━━ RECORDS SHOWN ━━

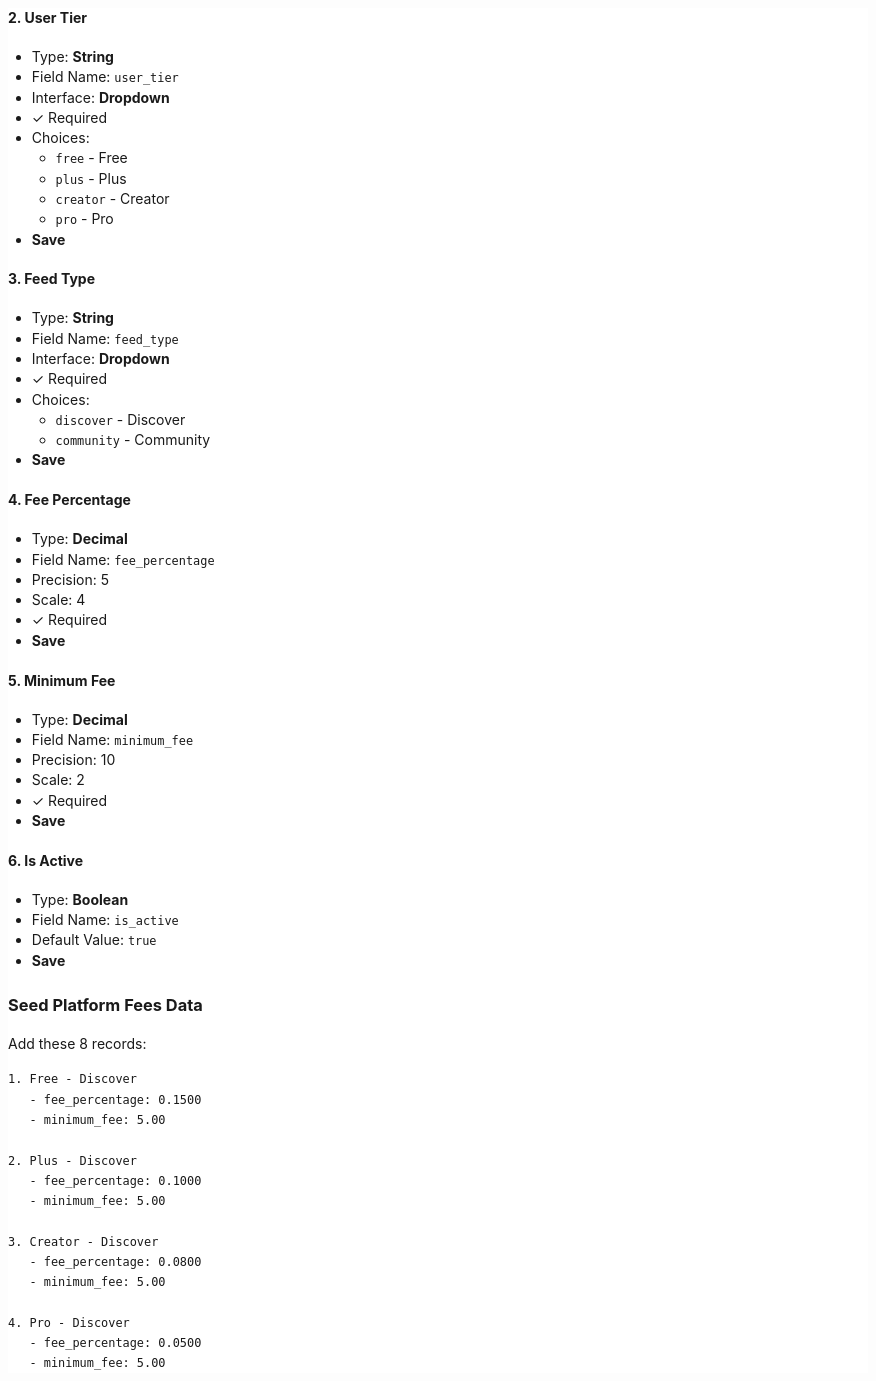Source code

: #### 2. User Tier
- Type: **String**
- Field Name: `user_tier`
- Interface: **Dropdown**
- ✓ Required
- Choices:
  - `free` - Free
  - `plus` - Plus
  - `creator` - Creator
  - `pro` - Pro
- **Save**

#### 3. Feed Type
- Type: **String**
- Field Name: `feed_type`
- Interface: **Dropdown**
- ✓ Required
- Choices:
  - `discover` - Discover
  - `community` - Community
- **Save**

#### 4. Fee Percentage
- Type: **Decimal**
- Field Name: `fee_percentage`
- Precision: 5
- Scale: 4
- ✓ Required
- **Save**

#### 5. Minimum Fee
- Type: **Decimal**
- Field Name: `minimum_fee`
- Precision: 10
- Scale: 2
- ✓ Required
- **Save**

#### 6. Is Active
- Type: **Boolean**
- Field Name: `is_active`
- Default Value: `true`
- **Save**

### Seed Platform Fees Data

Add these 8 records:

```
1. Free - Discover
   - fee_percentage: 0.1500
   - minimum_fee: 5.00

2. Plus - Discover
   - fee_percentage: 0.1000
   - minimum_fee: 5.00

3. Creator - Discover
   - fee_percentage: 0.0800
   - minimum_fee: 5.00

4. Pro - Discover
   - fee_percentage: 0.0500
   - minimum_fee: 5.00
```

━━━

TASK ITEM: Type the records out again in full, exactly, with each picture omitted.

FINAL ANSWER:
Source code

: #### 2. User Tier
- Type: **String**
- Field Name: `user_tier`
- Interface: **Dropdown**
- ✓ Required
- Choices:
  - `free` - Free
  - `plus` - Plus
  - `creator` - Creator
  - `pro` - Pro
- **Save**

#### 3. Feed Type
- Type: **String**
- Field Name: `feed_type`
- Interface: **Dropdown**
- ✓ Required
- Choices:
  - `discover` - Discover
  - `community` - Community
- **Save**

#### 4. Fee Percentage
- Type: **Decimal**
- Field Name: `fee_percentage`
- Precision: 5
- Scale: 4
- ✓ Required
- **Save**

#### 5. Minimum Fee
- Type: **Decimal**
- Field Name: `minimum_fee`
- Precision: 10
- Scale: 2
- ✓ Required
- **Save**

#### 6. Is Active
- Type: **Boolean**
- Field Name: `is_active`
- Default Value: `true`
- **Save**

### Seed Platform Fees Data

Add these 8 records:

```
1. Free - Discover
   - fee_percentage: 0.1500
   - minimum_fee: 5.00

2. Plus - Discover
   - fee_percentage: 0.1000
   - minimum_fee: 5.00

3. Creator - Discover
   - fee_percentage: 0.0800
   - minimum_fee: 5.00

4. Pro - Discover
   - fee_percentage: 0.0500
   - minimum_fee: 5.00
```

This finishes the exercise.